Эрнест Хемингуэй - страница 20
.
В Париже в 1922 г. состоялось знакомство Хемингуэя со знаменитым Джеймсом Джойсом (1882–1941), англо-ирландским прозаиком, художником огромного и оригинального таланта. Его по праву считают одним из создателей «новой прозы». Как раз в это время Джойс завершил свой знаменитый роман «Улисс» (1922), имевший большой успех и вызвавший бурные споры[4]. В этом романе, виртуозно использовав богатейший спектр стилевых приемов, пронизав свое необычное повествование сложными символами, аллегориями и ассоциациями, Джойс воспроизвел с мельчайшими бытовыми и психологическими подробностями один день из жизни трех обитателей Дублина. При этом нарисованная им картина воспринималась как притча, как своеобразная модель человеческой цивилизации.

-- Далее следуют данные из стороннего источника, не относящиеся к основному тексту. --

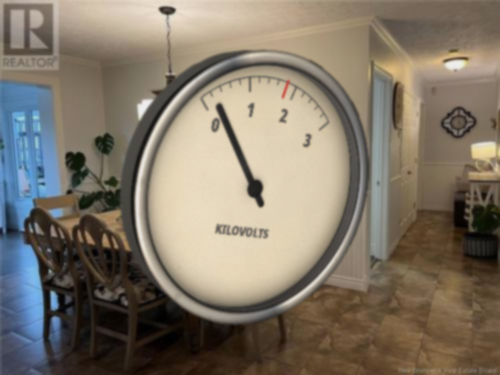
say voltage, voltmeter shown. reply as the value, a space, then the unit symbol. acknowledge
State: 0.2 kV
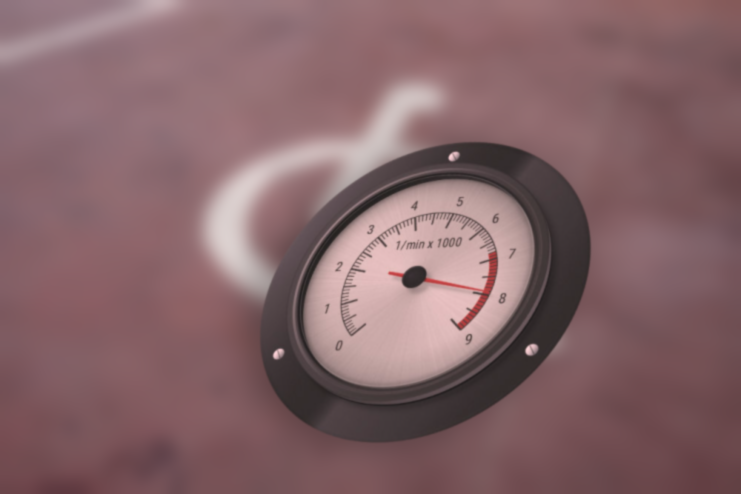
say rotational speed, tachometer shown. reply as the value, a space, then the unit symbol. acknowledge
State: 8000 rpm
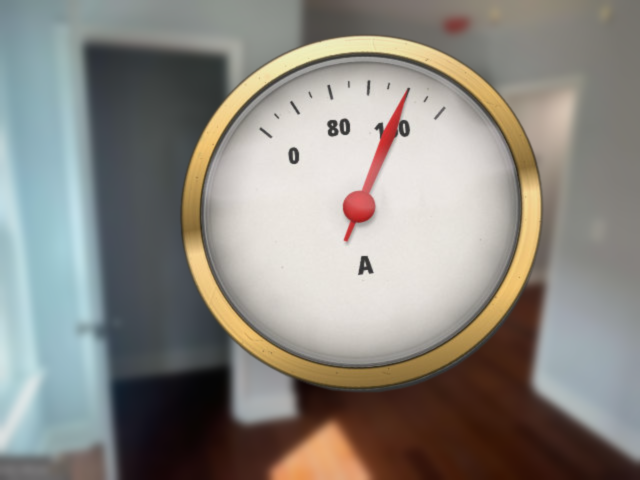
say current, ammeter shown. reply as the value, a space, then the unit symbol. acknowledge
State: 160 A
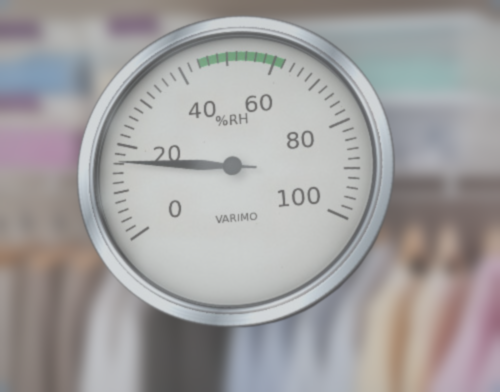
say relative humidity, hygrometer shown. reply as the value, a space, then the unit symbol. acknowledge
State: 16 %
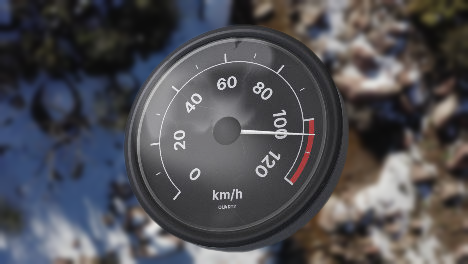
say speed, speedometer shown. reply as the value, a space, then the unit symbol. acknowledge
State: 105 km/h
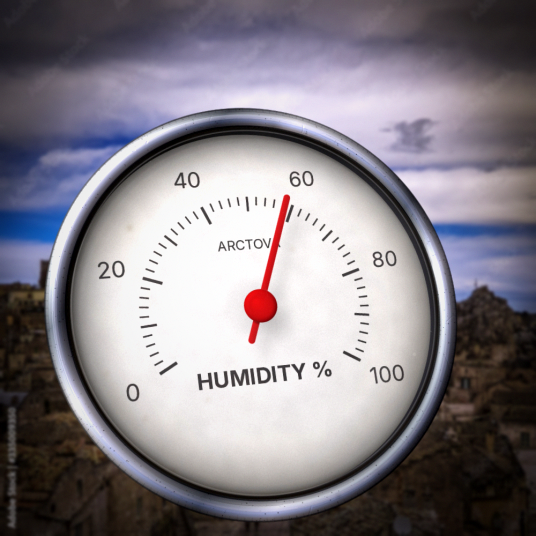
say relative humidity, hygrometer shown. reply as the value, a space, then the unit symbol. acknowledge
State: 58 %
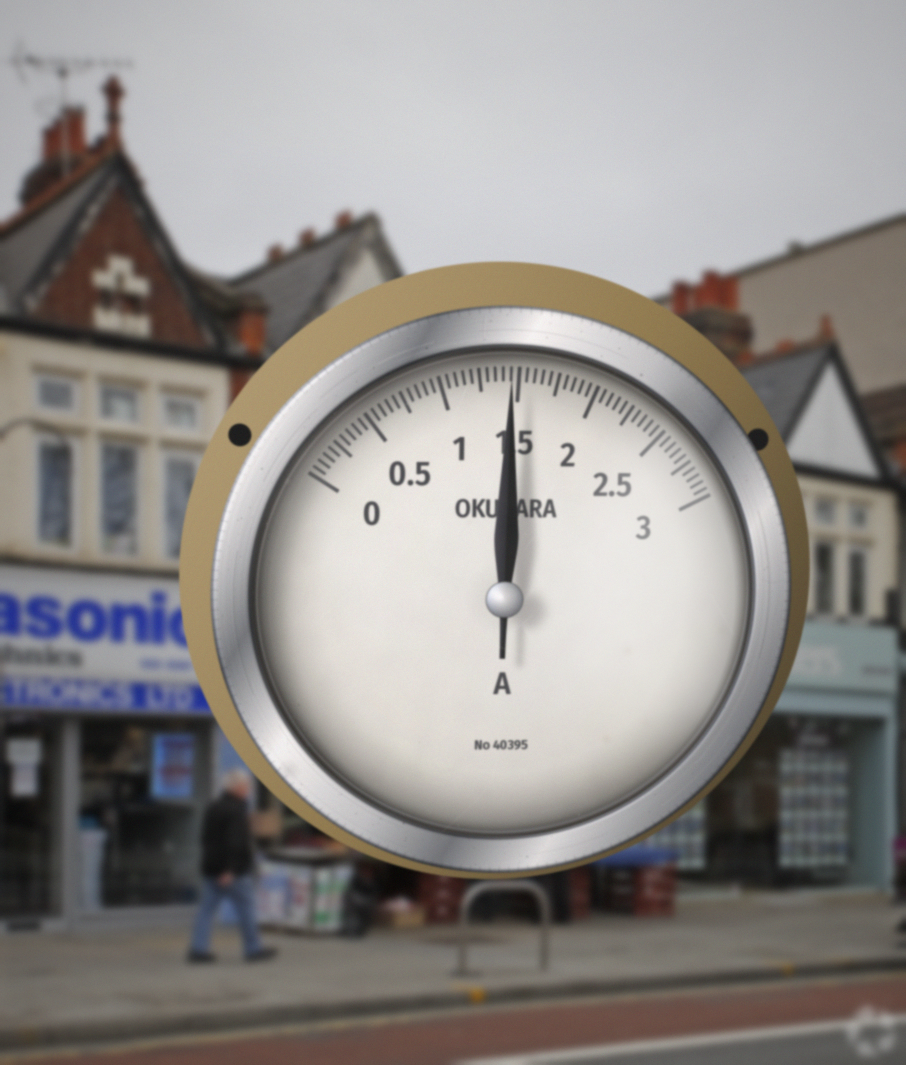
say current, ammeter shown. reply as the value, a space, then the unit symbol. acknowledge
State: 1.45 A
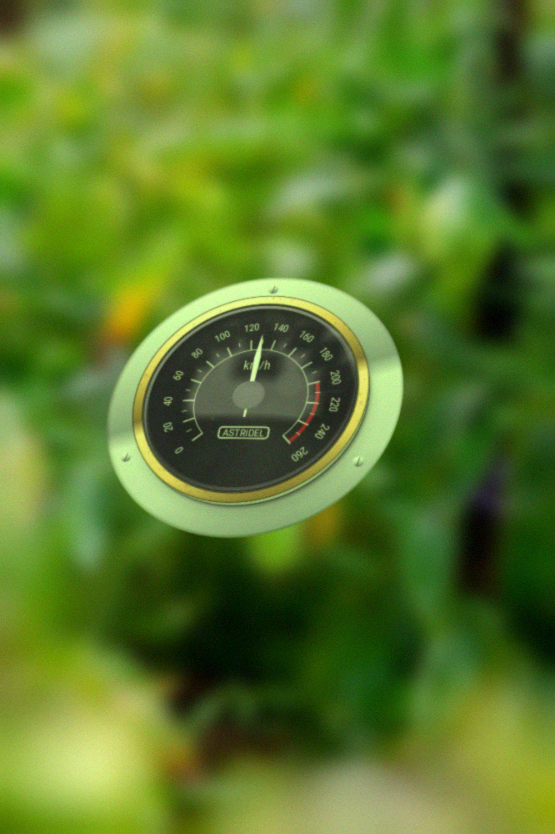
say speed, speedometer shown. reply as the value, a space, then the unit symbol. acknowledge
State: 130 km/h
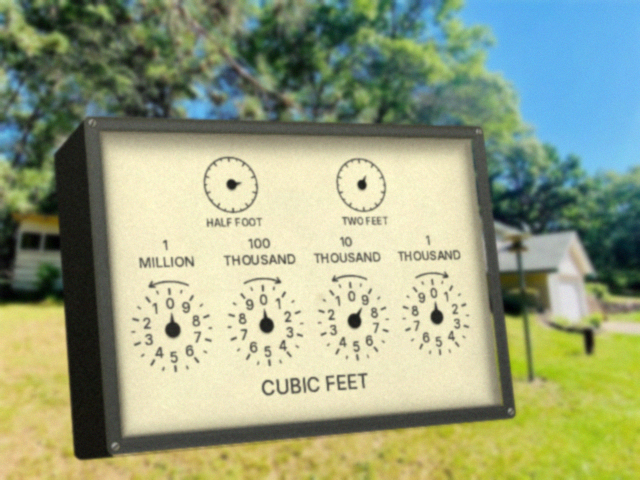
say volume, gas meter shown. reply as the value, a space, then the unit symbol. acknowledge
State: 999000 ft³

Хемингуэй был нелегким в общении человеком. Его отношения с окружающими обычно складывались сложно. Особенно это касалось писателей. Но общение с Джойсом было ровным и никогда не омрачалось литературным соперничеством. Хемингуэй называл Джойса «единственным среди живущих писателей», кого он уважал, «лучшим компаньоном и самым преданным другом из всех», какие у него были. Джойс читал рукописи Хемингуэя, что было чрезвычайно ценно для дебютанта; Хемингуэй, в свою очередь, вчитывался в прозу Джойса. Возможно, архитектура джойсовского сборника рассказов «Дублинцы» повлияла на композицию первой книги Хемингуэя «В наше время».
Среди наставников Хемингуэя в парижскую пору был известный критик и теоретик литературы английский писатель Форд Мэдокс Форд (1873–1939), автор антивоенного романа «Хороший солдат» (1915) и семейной хроники «Конец парада», содержавшей окрашенную иронией и сатирой картину жизни высшего английского общества. В редактируемом им журнале «Трансатлантик ревью» Форд Мэдокс Форд поместил несколько ранних рассказов Хемингуэя: «Индейский поселок», «Доктор и его жена» и другие. Уже в 1925 году он отзывался о Хемингуэе как о «лучшем современном американском писателе». Хемингуэй ценил стилистическое искусство Ф. М. Форда, но, вспоминая о нем в книге «Праздник, который всегда с тобой», представил в несколько шаржированном виде присущие Форду рисовку, претенциозность поведения и снобизм.
К 1925 году относится начало знакомства Хемингуэя со Скоттом Фицджеральдом; почти полтора десятилетия длились их долгие и достаточно сложные отношения. Писатель блестящего дарования, Фицджеральд уже сумел к этому времени сделать себе имя: в романах «По эту сторону рая» (1920), «Прелестные и проклятые» (1922) и «Великий Гэтсби» (1925), в многочисленных рассказах он с редкой психологической тонкостью и пластичностью передал атмосферу «века джаза», настроения и порывы послевоенной американской молодежи, обычно состоятельной, быт богемы. Поначалу Хемингуэя и Фицджеральда связывали теплые, дружеские отношения, основанные на взаимной поддержке и доверии, однако постепенно они осложнились. Хемингуэй, особенно в 30-е годы, со справедливой резкостью упрекал Фицджеральда за легкомыслие и несерьезное отношение к своему таланту, готовность писать вполсилы, невзыскательно в погоне за деньгами. В то же время Хемингуэй от души радовался его успехам. В книге «Праздник, который всегда с тобой» немало страниц посвящено той своеобразной дружбе-вражде, которая отличала их отношения.
Там же Хемингуэй дает остроумную, хотя, возможно, и не вполне точную характеристику, своего друга: «Его талант был таким же естественным, как узор из пыльцы на крыльях бабочки. Одно время он понимал это не больше, чем бабочка, и не заметил, как узор стерся и поблек. Позднее он понял, что крылья его повреждены, и понял, как они устроены, и научился думать, но летать больше не мог, потому что любовь в полетах исчезла, а в памяти осталось только, как легко это было когда-то…» Наверное, Хемингуэй был здесь не совсем прав, ибо писавшийся в последние, очень трудные годы жизни Фицджеральда, его незавершенный роман о Голливуде «Последний магнат» — свидетельство неиссякшей художественной силы его автора. Однако некоторые критические отзывы Хемингуэя о Фицджеральде, особенно в 30-е годы, настоятельные советы больше и упорней трудиться были продиктованы, в конце концов, искренней тревогой за друга. В том, что касалось литературного труда, Хемингуэй не терпел легковесности, требовал от себя и хотел видеть у других безусловную самоотдачу.